Monday, September 12, 2011

Language Tests and Pretests

A few months ago, Stephen and I decided to challenge our language learning by taking the Basic level of the Japanese Language Proficiency Test (JLPT) this coming December. Shortly after that, I jumped into the tangled maze that is the JLPT application process. Little did I know when I began that this particular test has several hurdles to jump, I can only assume, to weed out non-proficient people.

Let me fill you in on the madness.

Pretest 1: purchase the applications.
In the States when I applied for the many tests I had to take to get through college and credentialling (CBEST, 3 CSETs, & 2 CLEPs) it was always as easy as going online clicking a few buttons and voila! you are ready to test. For this test, I had to purchase the applications from "a book store in (my) area." That's really all the official website said.
I failed my first attempt at finding the test and ended up walking out of the store in shame.
After talking with a friend who took the test last year, I found the right bookstore, the right floor, and the right counter to find the application.
Pretest 1: PASS

Pretest 2: fill out the applications.
"No big deal," you are most likely thinking right now. NO! it WAS a big deal. Each application came with (I kid you not) a 53 page(!) instruction booklet. After my initial shock, I learned to love the instruction booklet, and I am sure it is the only reason I knew to do the next 3 steps.
Pretest 2: PASS

Pretest 3: take a passport style photo to include with your application.
WHAT?! Never in the history of education or test taking have I needed to included a photo in with my application. And of course it had to be a certain size and dimension. fortunately for us, our supervisor, Tim, pointed out the passport photo booth at the mall near our house, when we had just arrived in Japan.
Pretest 3: PASS (even if they weren't the prettiest pictures)
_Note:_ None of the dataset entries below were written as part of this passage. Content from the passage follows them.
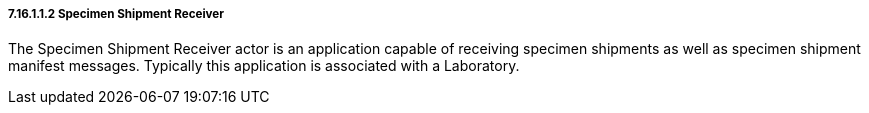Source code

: ===== 7.16.1.1.2 Specimen Shipment Receiver

The Specimen Shipment Receiver actor is an application capable of receiving specimen shipments as well as specimen shipment manifest messages. Typically this application is associated with a Laboratory.

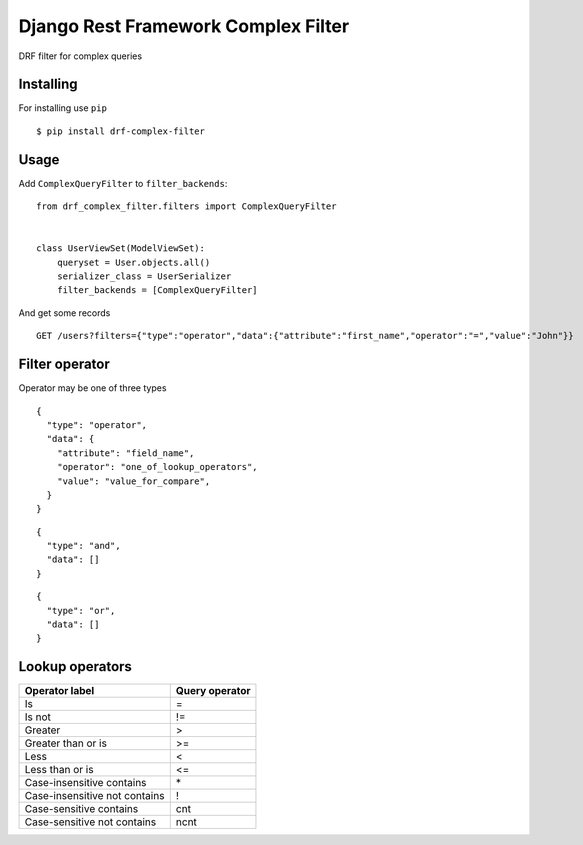 ====================================
Django Rest Framework Complex Filter
====================================

DRF filter for complex queries

Installing
----------

For installing use ``pip``

::

    $ pip install drf-complex-filter

Usage
-----

Add ``ComplexQueryFilter`` to ``filter_backends``:

::

  from drf_complex_filter.filters import ComplexQueryFilter


  class UserViewSet(ModelViewSet):
      queryset = User.objects.all()
      serializer_class = UserSerializer
      filter_backends = [ComplexQueryFilter]



And get some records

::

  GET /users?filters={"type":"operator","data":{"attribute":"first_name","operator":"=","value":"John"}}

Filter operator
---------------

Operator may be one of three types

::

  {
    "type": "operator",
    "data": {
      "attribute": "field_name",
      "operator": "one_of_lookup_operators",
      "value": "value_for_compare",
    }
  }


::

  {
    "type": "and",
    "data": []
  }


::

  {
    "type": "or",
    "data": []
  }




Lookup operators
----------------

=============================  ==============
Operator label                 Query operator
=============================  ==============
Is                             =
Is not                         !=
Greater                        >
Greater than or is             >=
Less                           <
Less than or is                <=
Case-insensitive contains      \*
Case-insensitive not contains  !
Case-sensitive contains        cnt
Case-sensitive not contains    ncnt
=============================  ==============
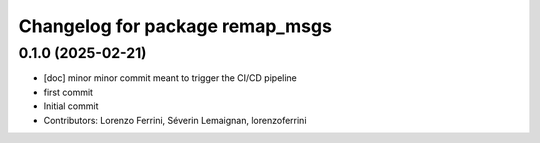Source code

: ^^^^^^^^^^^^^^^^^^^^^^^^^^^^^^^^
Changelog for package remap_msgs
^^^^^^^^^^^^^^^^^^^^^^^^^^^^^^^^

0.1.0 (2025-02-21)
------------------
* [doc] minor
  minor commit meant to trigger the CI/CD pipeline
* first commit
* Initial commit
* Contributors: Lorenzo Ferrini, Séverin Lemaignan, lorenzoferrini
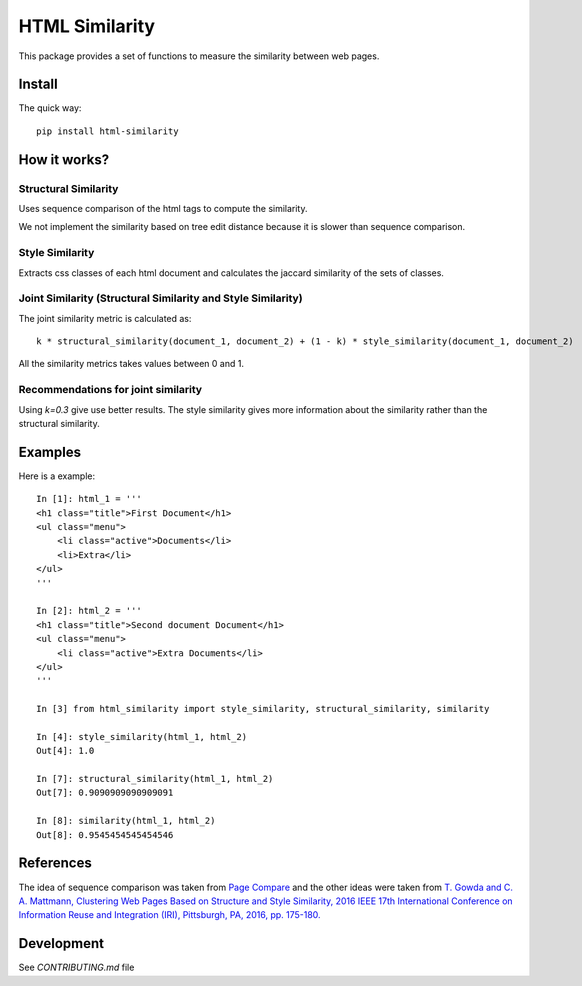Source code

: ===============
HTML Similarity
===============

.. image:: https://travis-ci.org/matiskay/html-similarity.svg?branch=master
    :target: https://travis-ci.org/matiskay/html-similarity

.. image:: https://codebeat.co/badges/304915eb-48a3-46a8-9ce9-2790c82dc2b8
    :target: https://codebeat.co/projects/github-com-matiskay-html-similarity-master

This package provides a set of functions to measure the similarity between web pages.

Install
=======

The quick way::

    pip install html-similarity

How it works?
=============

Structural Similarity
---------------------

Uses sequence comparison of the html tags to compute the similarity.

We not implement the similarity based on tree edit distance because it is slower than sequence comparison.


Style Similarity
----------------

Extracts css classes of each html document and calculates the jaccard similarity of the sets of classes.


Joint Similarity (Structural Similarity and Style Similarity)
-------------------------------------------------------------

The joint similarity metric is calculated as::

    k * structural_similarity(document_1, document_2) + (1 - k) * style_similarity(document_1, document_2)


All the similarity metrics takes values between 0 and 1.

Recommendations for joint similarity
------------------------------------

Using `k=0.3` give use better results. The style similarity gives more information about the similarity rather than the structural similarity.

Examples
========

Here is a example::

    In [1]: html_1 = '''
    <h1 class="title">First Document</h1>
    <ul class="menu">
        <li class="active">Documents</li>
        <li>Extra</li>
    </ul>
    '''

    In [2]: html_2 = '''
    <h1 class="title">Second document Document</h1>
    <ul class="menu">
        <li class="active">Extra Documents</li>
    </ul>
    '''

    In [3] from html_similarity import style_similarity, structural_similarity, similarity

    In [4]: style_similarity(html_1, html_2)
    Out[4]: 1.0

    In [7]: structural_similarity(html_1, html_2)
    Out[7]: 0.9090909090909091

    In [8]: similarity(html_1, html_2)
    Out[8]: 0.9545454545454546

References
==========

The idea of sequence comparison was taken from `Page Compare <https://github.com/TeamHG-Memex/page-compare>`_
and the other ideas were taken from `T. Gowda and C. A. Mattmann, Clustering Web Pages Based on Structure and Style Similarity, 2016 IEEE 17th International Conference on Information Reuse and Integration (IRI), Pittsburgh, PA, 2016, pp. 175-180. <http://ieeexplore.ieee.org/document/7785739/>`_

Development
===========

See `CONTRIBUTING.md` file
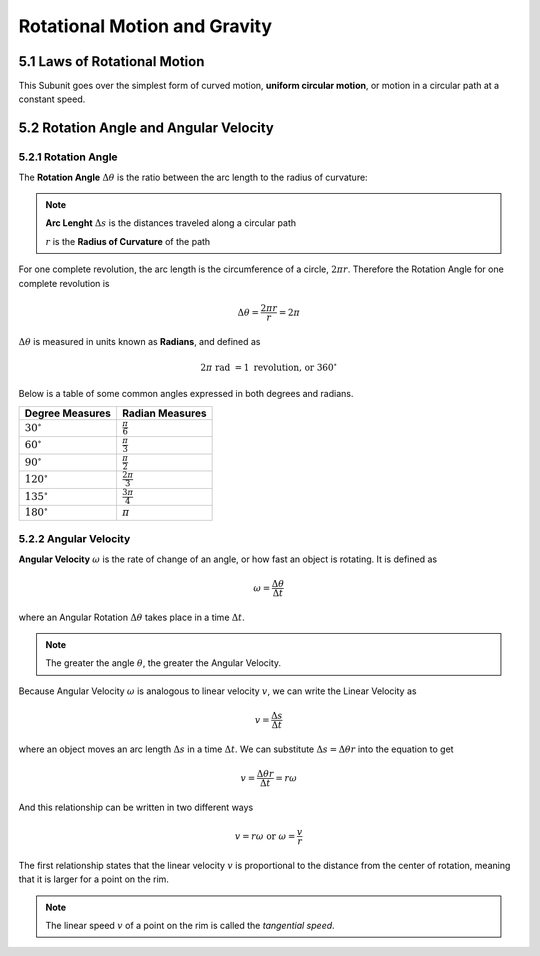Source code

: .. sectnum::
  :prefix: 5.
  :start: 1
  :depth: 2

Rotational Motion and Gravity
#############################

Laws of Rotational Motion
=========================


This Subunit goes over the simplest form of curved motion, **uniform circular
motion**, or motion in a circular path at a constant speed.


Rotation Angle and Angular Velocity
===================================


Rotation Angle
****************

The **Rotation Angle** :math:`\Delta\theta` is the ratio between the arc length
to the radius of curvature:

.. image:: ..\\_static\\unit5\\rotational-angle.jpg
  :scale: 50%

.. note::

  **Arc Lenght** :math:`\Delta s` is the distances traveled along a circular path

  :math:`r` is the **Radius of Curvature** of the path

For one complete revolution, the arc length is the circumference of a circle,
:math:`2 \pi r`. Therefore the Rotation Angle for one complete revolution is

.. math::

	\Delta\theta = \frac{2 \pi r}{r} = 2\pi

:math:`\Delta\theta` is measured in units known as **Radians**, and defined as

.. math::

	2\pi \text{ rad } = 1 \text{ revolution, or } 360^\circ

Below is a table of some common angles expressed in both degrees and radians.

===================   ======================
Degree Measures       Radian Measures
===================   ======================
:math:`30^\circ`      :math:`\frac{\pi}{6}`
:math:`60^\circ`      :math:`\frac{\pi}{3}`
:math:`90^\circ`      :math:`\frac{\pi}{2}`
:math:`120^\circ`     :math:`\frac{2\pi}{3}`
:math:`135^\circ`     :math:`\frac{3\pi}{4}`
:math:`180^\circ`     :math:`\pi`
===================   ======================


Angular Velocity
****************

**Angular Velocity** :math:`\omega` is the rate of change of an angle, or
how fast an object is rotating. It is defined as

.. math::

	\omega = \frac{\Delta\theta}{\Delta t}

where an Angular Rotation :math:`\Delta\theta` takes place in a time :math:`\Delta t`.

.. note::

	The greater the angle :math:`\theta`, the greater the Angular Velocity.

Because Angular Velocity :math:`\omega` is analogous to linear velocity :math:`v`,
we can write the Linear Velocity as

.. math::

	v = \frac{\Delta s}{\Delta t}

where an object moves an arc length :math:`\Delta s` in a time :math:`\Delta t`.
We can substitute :math:`\Delta s = \Delta\theta r` into the equation to get

.. math::

	v = \frac{\Delta\theta r}{\Delta t} = r\omega

And this relationship can be written in two different ways

.. math::

	v = r\omega \text{ or } \omega = \frac{v}{r}

The first relationship states that the linear velocity :math:`v` is proportional
to the distance from the center of rotation, meaning that it is larger for a point
on the rim.

.. note::

	The linear speed :math:`v` of a point on the rim is called the *tangential speed*.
Pretest 4: Pay for application at the post office.
I mentioned in my last post about how Japan deals with the lack of checks. so, rather than including a check with my application we had to head to the post office and pay for each application, then include the receipt(with the id number that corresponded to the id number on the application) in the envelope.
Pretest 4: PASS (thanks to the very kind clerk)

Pretest 5: Mail the application via special certified mail.
I only knew how to ask for this because my now beloved instruction manual told me. And really, after all the other tests, this one was not only easy-breezy, it was my favorite one because it was the LAST!
Pretest 5: PASS

We are now just waiting for our test voucher to come in the mail, when I am sure we will have a whole new set of hurdles to jump. Oh, and studying Japanese, because after all this work, I'd kind of like to pass the REAL test in December.